Governor Gina Raimondo has signed legislation sponsored by President of the Senate M. Teresa Paiva Weed and Chairman of the House Health, Education and Welfare Committee Joseph M. McNamara to establish the Rhode Island Family Home Visiting Act.
The law (2016-S 2096, 2016-H 7220) calls for the Rhode Island Department of Health to work with the Department of Human Services and the Department of Children, Youth, and Families to develop and coordinate the standards for a system of early childhood home visiting services that would meet the needs of the state’s most vulnerable families with young children.
The law calls for the Department of Health to operate a statewide home visiting system that employs evidence-based models proven to improve child and family outcomes. Vulnerable families will be referred prenatally or as soon after birth as possible to voluntary home visiting programs. Families will be prioritized based on risk factors such as adolescent parents, history of drug or alcohol abuse, history of violence or incarceration, or insufficient financial resources. The program will be completely voluntary for participants. In total, more than 1,700 Rhode Island families will gain supports through the program.
The new law establishes standards and accountability for high quality home visiting programs, including through annual reports on the program’s effectiveness.
The U.S. Department of Health and Human Services has provided the Department of Health a competitive $10.2 million grant to sustain current family home visiting efforts and to expand evidence-based home visiting to serve an additional 500 families.
“The evidence is more and more abundant that the earliest experiences of a child’s life have a profound impact on the development of life skills,” said Representative McNamara (D-Dist. 19, Warwick, Cranston). “This legislation will establish a system to support improved language, cognitive, social, and emotional development in the state’s youngest children.”
“The first experiences of a child’s life set the foundation for development and learning that will lead to later success. The evidence is abundant that the quality of a child’s earliest experiences correlates to success throughout schooling and later in life,” said President Paiva Weed (D-Dist. 13, Newport, Jamestown). “There is an existing infrastructure in place for home visiting programs serving Rhode Island families with young children through state and federal investments. These programs are a cost-effective and proven means to support improved language, cognitive, social, and emotional development. We must maintain the highest standards to obtain the best outcomes.”

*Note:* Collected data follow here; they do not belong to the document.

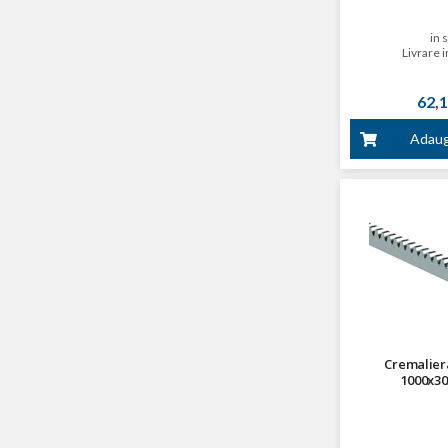
in 
Livrare i
62,1
Adaug
Cremalier
1000x3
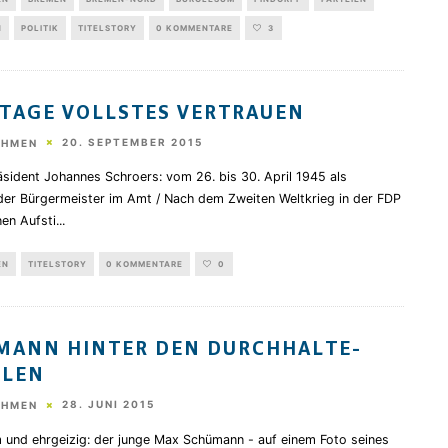
N
POLITIK
TITELSTORY
0 KOMMENTARE
3
 TAGE VOLLSTES VERTRAUEN
20. SEPTEMBER 2015
EHMEN
äsident Johannes Schroers: vom 26. bis 30. April 1945 als
der Bürgermeister im Amt / Nach dem Zweiten Weltkrieg in der FDP
nen Aufsti
...
EN
TITELSTORY
0 KOMMENTARE
0
MANN HINTER DEN DURCHHALTE-
OLEN
28. JUNI 2015
EHMEN
 und ehrgeizig: der junge Max Schümann - auf einem Foto seines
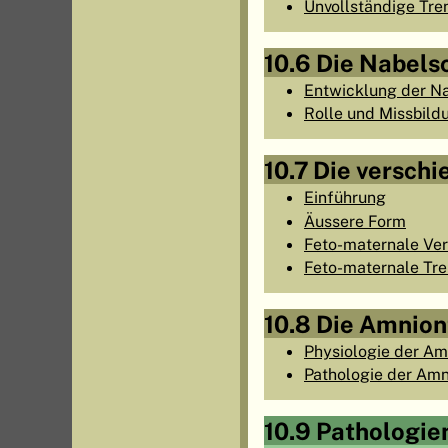
Unvollständige Tr
10.6 Die Nabels
Entwicklung der N
Rolle und Missbild
10.7 Die versch
Einführung
Äussere Form
Feto-maternale Ve
Feto-maternale Tr
10.8 Die Amnion
Physiologie der Am
Pathologie der Amn
10.9 Pathologie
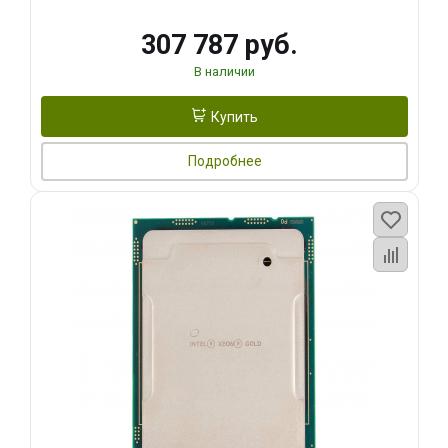
307 787 руб.
В наличии
Купить
Подробнее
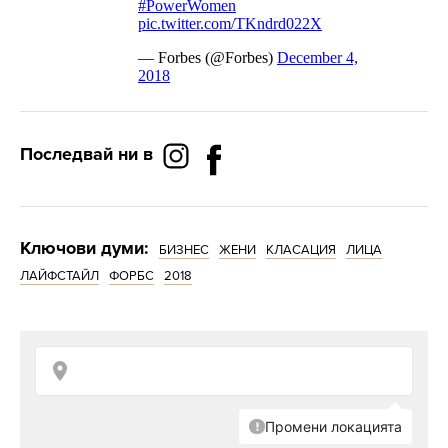
Последвай ни в
Ключови думи:
БИЗНЕС
ЖЕНИ
КЛАСАЦИЯ
ЛИЦА
ЛАЙФСТАЙЛ
ФОРБС
2018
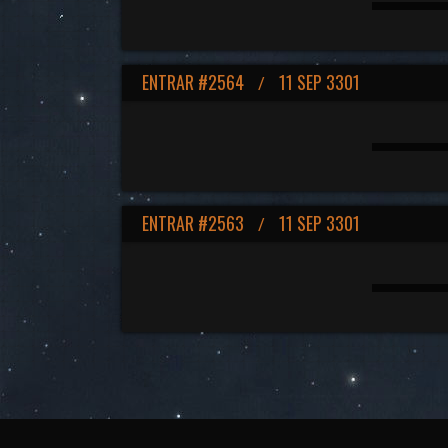
ENTRAR #2564
11 SEP 3301
/
ENTRAR #2563
11 SEP 3301
/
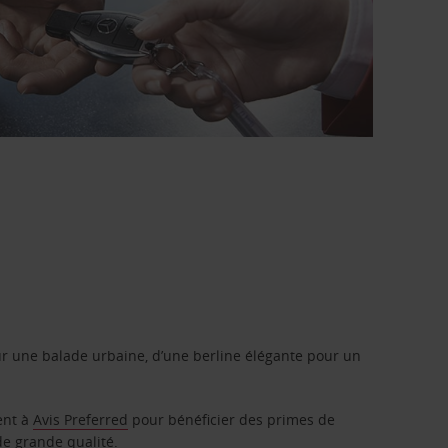
r une balade urbaine, d’une berline élégante pour un
ent à
Avis Preferred
pour bénéficier des primes de
de grande qualité.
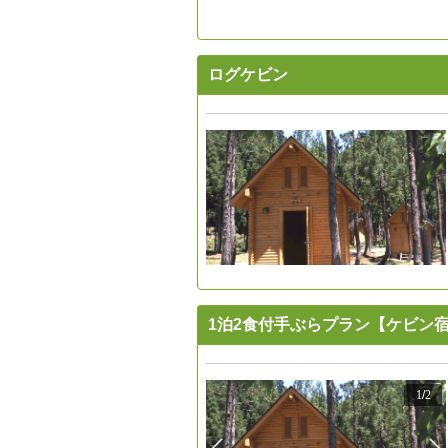
ログケビン
1泊2食付手ぶらプラン【ケビン
1
/
2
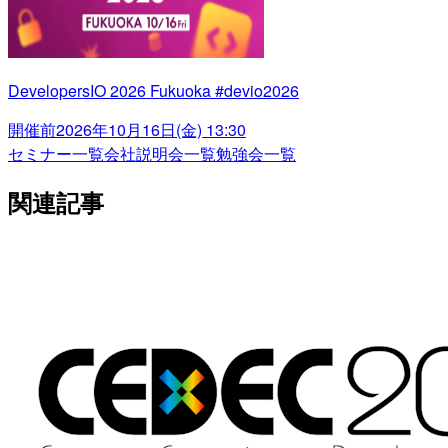
DevelopersIO 2026 Fukuoka #devio2026
開催前
2026年10月16日(金) 13:30
セミナー一覧
会社説明会一覧
勉強会一覧
関連記事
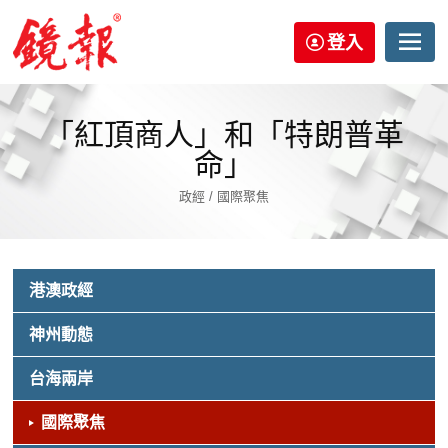
登入
「紅頂商人」和「特朗普革
命」
政經 / 國際聚焦
港澳政經
神州動態
台海兩岸
國際聚焦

The legislation has the support of Rhode Island KIDS COUNT.
“In recent years, Rhode Island has built a strong, voluntary system of evidence-based home visiting programs serving vulnerable families, including Healthy Families America, Nurse-Family Partnership, Parents as Teachers, and Early Head Start,” said Elizabeth Burke Bryant, executive director of Rhode Island KIDS COUNT. “These programs are proven to improve outcomes for children and families, including: improved child development and school readiness, increased positive parenting practices and reduced child maltreatment, improved maternal and child health, and improved family economic self-sufficiency. We thank the leadership of the General Assembly for passing this critical bill which is an important step forward to ensure that high quality home visiting programs are part of our early childhood system for the long term.”